## About this exercise:
Below are some records. Say in a single number how many of their lines include the word "tail".

## Data to use:
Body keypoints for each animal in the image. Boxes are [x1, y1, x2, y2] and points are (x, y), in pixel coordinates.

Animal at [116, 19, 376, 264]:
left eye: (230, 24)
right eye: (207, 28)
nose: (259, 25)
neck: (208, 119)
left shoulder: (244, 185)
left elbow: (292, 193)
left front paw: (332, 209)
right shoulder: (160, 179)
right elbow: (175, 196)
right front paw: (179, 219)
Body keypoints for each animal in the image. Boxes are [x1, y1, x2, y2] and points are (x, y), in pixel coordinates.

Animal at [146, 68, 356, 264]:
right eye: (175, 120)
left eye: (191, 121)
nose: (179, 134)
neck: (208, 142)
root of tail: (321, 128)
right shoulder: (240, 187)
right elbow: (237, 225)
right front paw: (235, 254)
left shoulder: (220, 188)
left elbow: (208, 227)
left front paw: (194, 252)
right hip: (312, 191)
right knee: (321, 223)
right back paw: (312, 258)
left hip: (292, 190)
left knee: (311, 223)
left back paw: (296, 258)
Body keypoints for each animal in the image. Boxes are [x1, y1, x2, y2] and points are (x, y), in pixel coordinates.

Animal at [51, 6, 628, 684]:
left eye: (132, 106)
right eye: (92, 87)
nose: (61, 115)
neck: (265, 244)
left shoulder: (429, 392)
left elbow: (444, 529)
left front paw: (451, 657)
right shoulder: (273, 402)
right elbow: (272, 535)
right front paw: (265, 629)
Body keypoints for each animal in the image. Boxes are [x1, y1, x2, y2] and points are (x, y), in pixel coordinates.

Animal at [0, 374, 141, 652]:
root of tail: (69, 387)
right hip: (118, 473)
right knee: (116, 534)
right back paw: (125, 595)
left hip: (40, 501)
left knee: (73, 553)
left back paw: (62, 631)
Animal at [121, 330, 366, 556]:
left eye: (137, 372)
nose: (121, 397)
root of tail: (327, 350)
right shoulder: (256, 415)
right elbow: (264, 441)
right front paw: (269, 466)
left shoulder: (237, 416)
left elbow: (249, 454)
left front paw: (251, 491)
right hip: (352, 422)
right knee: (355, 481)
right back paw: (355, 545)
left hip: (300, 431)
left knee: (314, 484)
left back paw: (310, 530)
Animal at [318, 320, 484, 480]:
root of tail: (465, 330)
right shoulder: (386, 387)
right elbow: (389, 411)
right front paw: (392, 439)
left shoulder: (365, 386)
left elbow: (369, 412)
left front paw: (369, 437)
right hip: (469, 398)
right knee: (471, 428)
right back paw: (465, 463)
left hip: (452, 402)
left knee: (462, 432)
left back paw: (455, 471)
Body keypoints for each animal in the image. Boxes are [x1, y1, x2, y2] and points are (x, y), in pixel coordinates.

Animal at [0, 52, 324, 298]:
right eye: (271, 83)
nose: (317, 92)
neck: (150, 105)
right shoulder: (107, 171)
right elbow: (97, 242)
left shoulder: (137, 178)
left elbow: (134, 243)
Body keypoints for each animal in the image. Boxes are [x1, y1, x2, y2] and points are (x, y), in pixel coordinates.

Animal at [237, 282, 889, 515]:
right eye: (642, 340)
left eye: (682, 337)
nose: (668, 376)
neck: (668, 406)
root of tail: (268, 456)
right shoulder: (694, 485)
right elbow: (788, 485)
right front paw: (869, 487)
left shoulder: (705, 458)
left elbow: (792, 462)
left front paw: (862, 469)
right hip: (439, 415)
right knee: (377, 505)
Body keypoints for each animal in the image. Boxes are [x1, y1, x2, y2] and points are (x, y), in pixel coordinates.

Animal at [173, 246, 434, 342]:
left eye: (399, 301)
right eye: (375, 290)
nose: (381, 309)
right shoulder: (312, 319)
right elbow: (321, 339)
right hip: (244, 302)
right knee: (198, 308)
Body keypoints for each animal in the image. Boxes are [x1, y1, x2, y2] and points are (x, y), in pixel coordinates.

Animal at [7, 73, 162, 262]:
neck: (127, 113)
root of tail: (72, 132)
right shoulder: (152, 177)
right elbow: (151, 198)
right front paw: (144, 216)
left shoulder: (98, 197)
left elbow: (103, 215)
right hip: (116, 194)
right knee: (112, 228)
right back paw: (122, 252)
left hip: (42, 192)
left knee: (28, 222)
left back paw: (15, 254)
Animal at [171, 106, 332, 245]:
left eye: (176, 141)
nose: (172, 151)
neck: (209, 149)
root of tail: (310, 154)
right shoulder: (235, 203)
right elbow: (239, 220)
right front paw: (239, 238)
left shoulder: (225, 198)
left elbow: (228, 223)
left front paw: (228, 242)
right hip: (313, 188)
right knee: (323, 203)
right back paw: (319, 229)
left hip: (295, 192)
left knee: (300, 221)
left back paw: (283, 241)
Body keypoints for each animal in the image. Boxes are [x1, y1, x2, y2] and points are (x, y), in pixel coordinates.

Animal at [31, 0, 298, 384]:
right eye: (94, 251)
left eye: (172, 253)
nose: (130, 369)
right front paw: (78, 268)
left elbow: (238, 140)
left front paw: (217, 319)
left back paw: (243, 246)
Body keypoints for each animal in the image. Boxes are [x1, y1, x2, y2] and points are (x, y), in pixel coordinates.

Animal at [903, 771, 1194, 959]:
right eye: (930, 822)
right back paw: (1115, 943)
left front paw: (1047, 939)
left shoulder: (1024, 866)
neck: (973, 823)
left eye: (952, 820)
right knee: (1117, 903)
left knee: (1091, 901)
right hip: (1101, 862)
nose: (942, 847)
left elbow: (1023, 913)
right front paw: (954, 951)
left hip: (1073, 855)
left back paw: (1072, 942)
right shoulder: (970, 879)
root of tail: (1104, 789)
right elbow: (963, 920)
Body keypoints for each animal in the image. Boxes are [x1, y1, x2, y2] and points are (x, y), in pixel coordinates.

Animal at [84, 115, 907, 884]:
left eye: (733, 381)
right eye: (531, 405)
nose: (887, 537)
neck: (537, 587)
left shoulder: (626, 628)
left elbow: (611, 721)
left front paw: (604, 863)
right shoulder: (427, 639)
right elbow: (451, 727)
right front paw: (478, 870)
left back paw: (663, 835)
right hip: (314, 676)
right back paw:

## Your solution:
8